The fix: install Chrome directly from Google’s .deb repository, bypassing Snap entirely. Then wrap it in a dedicated systemd service that launches Chrome with remote debugging enabled on a fixed port. The AI framework connects via Chrome DevTools Protocol in attach-only mode—it doesn’t launch Chrome, it connects to the already-running instance.

Three components, each solving one problem: the .deb package avoids Snap’s session requirements, the systemd service ensures Chrome survives reboots and can be managed like any other daemon, and the attach-only configuration means the framework doesn’t need to manage browser lifecycle.

The result is invisible when it works. Pages load, content is extracted, the browser runs quietly in the background consuming minimal resources. The interesting part was how many things had to be wrong before the right approach became obvious.

From Org Files to Printed Documents

A separate thread involved document generation. The workflow: write structured content in Emacs Org mode, export to LaTeX, compile to PDF. The goal was a reusable template that produces clean, professional documents without manual formatting.

The template handles the things that usually require tweaking: Czech language support with proper hyphenation, tables that span pages without breaking layout, consistent typography, a styled title page. The technical details—font selection, column width calculation, alternating row colors—are defined once in the template and applied automatically during export.

What made this worth the setup time is the authoring experience afterward. Write content in a plain text file with minimal markup. Run one export command. Get a formatted PDF. No intermediate steps, no manual adjustments, no “fix the table on page 3” cycles.

An Elisp hook handles the part that would otherwise require per-document boilerplate: detecting tables in the document and automatically adding the correct LaTeX attributes based on column count. The author doesn’t need to think about LaTeX at all.

Five Days in Numbers

Day 5 felt like a good point to measure what’s accumulated.

The memory system—the files that let the assistant maintain context across restarts—has grown to over 190 KB across 26 files. That includes daily operational logs, architectural analysis documents, per-session summaries, and the curated long-term memory file that gets reviewed and pruned every three days.

The workspace contains 13 custom scripts covering everything from calendar integration to email processing to automated backups. Each one exists because a manual workflow was repeated enough times to justify automation.

There are 24 git commits in the workspace repository over five days—roughly five per day, tracking configuration changes, new scripts, and memory updates.

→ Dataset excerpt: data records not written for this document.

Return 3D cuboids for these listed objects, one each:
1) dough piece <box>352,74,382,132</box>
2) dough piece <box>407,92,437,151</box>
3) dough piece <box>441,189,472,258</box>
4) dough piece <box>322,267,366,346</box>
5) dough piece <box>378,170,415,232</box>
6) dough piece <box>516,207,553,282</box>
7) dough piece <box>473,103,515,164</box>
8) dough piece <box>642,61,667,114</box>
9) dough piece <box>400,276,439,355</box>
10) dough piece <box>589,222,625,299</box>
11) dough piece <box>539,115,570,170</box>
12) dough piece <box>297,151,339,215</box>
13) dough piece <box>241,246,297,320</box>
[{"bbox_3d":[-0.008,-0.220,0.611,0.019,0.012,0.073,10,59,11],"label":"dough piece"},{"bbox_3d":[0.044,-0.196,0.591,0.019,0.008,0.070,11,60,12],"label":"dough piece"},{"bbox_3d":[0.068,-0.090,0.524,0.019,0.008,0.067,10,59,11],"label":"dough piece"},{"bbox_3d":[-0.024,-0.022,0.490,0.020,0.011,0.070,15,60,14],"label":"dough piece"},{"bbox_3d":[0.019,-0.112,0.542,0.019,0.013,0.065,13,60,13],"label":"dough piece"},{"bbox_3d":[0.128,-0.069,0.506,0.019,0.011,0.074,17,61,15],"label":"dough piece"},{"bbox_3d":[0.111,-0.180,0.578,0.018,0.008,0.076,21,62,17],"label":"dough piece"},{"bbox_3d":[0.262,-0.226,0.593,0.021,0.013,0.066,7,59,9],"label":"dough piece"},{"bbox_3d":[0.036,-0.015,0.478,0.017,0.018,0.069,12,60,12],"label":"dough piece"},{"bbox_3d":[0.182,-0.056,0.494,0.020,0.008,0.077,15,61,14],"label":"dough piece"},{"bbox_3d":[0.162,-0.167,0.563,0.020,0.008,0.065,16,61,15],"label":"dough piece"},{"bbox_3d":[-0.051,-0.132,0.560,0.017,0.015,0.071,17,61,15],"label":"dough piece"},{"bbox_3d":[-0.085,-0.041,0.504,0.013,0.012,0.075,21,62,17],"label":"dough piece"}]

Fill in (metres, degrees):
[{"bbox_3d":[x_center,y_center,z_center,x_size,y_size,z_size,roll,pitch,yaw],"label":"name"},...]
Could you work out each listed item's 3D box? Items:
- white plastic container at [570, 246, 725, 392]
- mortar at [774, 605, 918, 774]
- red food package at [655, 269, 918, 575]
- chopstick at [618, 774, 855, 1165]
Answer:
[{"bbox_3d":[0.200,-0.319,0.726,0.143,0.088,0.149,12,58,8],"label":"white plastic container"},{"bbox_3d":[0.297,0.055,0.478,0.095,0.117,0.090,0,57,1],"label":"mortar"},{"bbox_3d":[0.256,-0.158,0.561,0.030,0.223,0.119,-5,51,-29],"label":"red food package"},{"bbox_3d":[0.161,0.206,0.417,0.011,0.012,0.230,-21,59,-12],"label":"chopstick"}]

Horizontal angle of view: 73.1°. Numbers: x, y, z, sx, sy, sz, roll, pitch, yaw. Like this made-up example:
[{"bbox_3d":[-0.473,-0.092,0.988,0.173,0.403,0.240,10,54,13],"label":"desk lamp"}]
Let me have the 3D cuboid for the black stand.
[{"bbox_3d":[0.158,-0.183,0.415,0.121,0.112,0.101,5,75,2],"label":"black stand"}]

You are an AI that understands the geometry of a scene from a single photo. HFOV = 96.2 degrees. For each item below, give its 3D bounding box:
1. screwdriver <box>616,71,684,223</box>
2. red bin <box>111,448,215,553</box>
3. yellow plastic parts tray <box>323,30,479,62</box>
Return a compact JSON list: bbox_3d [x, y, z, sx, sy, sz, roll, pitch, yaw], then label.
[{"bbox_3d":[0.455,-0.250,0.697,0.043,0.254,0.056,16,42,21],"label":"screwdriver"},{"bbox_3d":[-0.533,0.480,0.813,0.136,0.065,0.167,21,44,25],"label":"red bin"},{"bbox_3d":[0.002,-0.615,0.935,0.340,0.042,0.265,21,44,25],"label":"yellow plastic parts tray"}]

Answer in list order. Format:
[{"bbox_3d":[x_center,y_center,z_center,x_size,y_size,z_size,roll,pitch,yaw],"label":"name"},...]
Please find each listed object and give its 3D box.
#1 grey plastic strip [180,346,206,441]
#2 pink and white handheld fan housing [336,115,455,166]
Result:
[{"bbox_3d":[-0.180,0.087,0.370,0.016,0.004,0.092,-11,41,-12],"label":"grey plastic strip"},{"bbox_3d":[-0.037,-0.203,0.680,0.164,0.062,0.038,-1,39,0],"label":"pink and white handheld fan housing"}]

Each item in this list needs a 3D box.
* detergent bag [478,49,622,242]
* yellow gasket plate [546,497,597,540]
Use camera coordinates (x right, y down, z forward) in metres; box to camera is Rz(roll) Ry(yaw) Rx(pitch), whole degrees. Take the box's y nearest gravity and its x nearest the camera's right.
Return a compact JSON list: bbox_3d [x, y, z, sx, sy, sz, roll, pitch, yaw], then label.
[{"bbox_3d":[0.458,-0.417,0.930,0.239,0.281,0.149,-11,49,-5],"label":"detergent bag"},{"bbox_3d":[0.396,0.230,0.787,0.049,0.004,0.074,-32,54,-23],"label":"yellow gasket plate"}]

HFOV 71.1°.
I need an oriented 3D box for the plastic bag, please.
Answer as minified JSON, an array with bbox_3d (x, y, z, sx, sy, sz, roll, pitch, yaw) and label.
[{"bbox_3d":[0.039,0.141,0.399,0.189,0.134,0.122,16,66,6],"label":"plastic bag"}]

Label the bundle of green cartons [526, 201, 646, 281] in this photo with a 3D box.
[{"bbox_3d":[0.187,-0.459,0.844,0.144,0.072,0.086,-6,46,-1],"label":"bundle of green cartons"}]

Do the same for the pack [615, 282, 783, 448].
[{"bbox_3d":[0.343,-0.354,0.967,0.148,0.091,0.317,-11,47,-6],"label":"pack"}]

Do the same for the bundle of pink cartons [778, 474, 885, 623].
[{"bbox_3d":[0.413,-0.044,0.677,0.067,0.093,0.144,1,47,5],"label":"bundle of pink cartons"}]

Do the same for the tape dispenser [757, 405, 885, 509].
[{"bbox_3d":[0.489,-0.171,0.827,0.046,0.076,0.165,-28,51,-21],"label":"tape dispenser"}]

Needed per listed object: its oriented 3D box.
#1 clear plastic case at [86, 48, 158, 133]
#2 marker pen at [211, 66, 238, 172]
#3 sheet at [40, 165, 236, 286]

The cron system runs scheduled jobs: morning briefings, email monitoring, news digests, weekly reviews, infrastructure checks. Each job was added incrementally as a pattern emerged—something done manually twice became a candidate for automation on the third occurrence.

68 session logs exist from this period. Each represents a conversation or automated task. Some are brief status checks; others span hours of technical work. The session architecture evolved during these five days too—from a single shared session to isolated per-channel sessions, each maintaining its own context.

What the Numbers Don’t Show

The raw counts are less interesting than what they represent: five days of iterative refinement where each day’s problems inform the next day’s automation.

The memory system exists because the assistant forgot things after restarts. The backup scripts exist because I asked “what happens if this machine dies?” The browser automation exists because a web interaction failed and the root cause was architectural, not a bug.

None of this was planned on day one. The roadmap was: set up the assistant, give it access, see what happens. The infrastructure that exists now is the answer to “what happens”—an accumulation of solved problems, each one making the next problem easier to solve.

Five days is not enough to draw conclusions about long-term value. It’s enough to see the pattern: capability compounds. Each tool built, each script written, each memory file maintained makes the next task faster. Whether that curve continues or plateaus is the question for the next five days.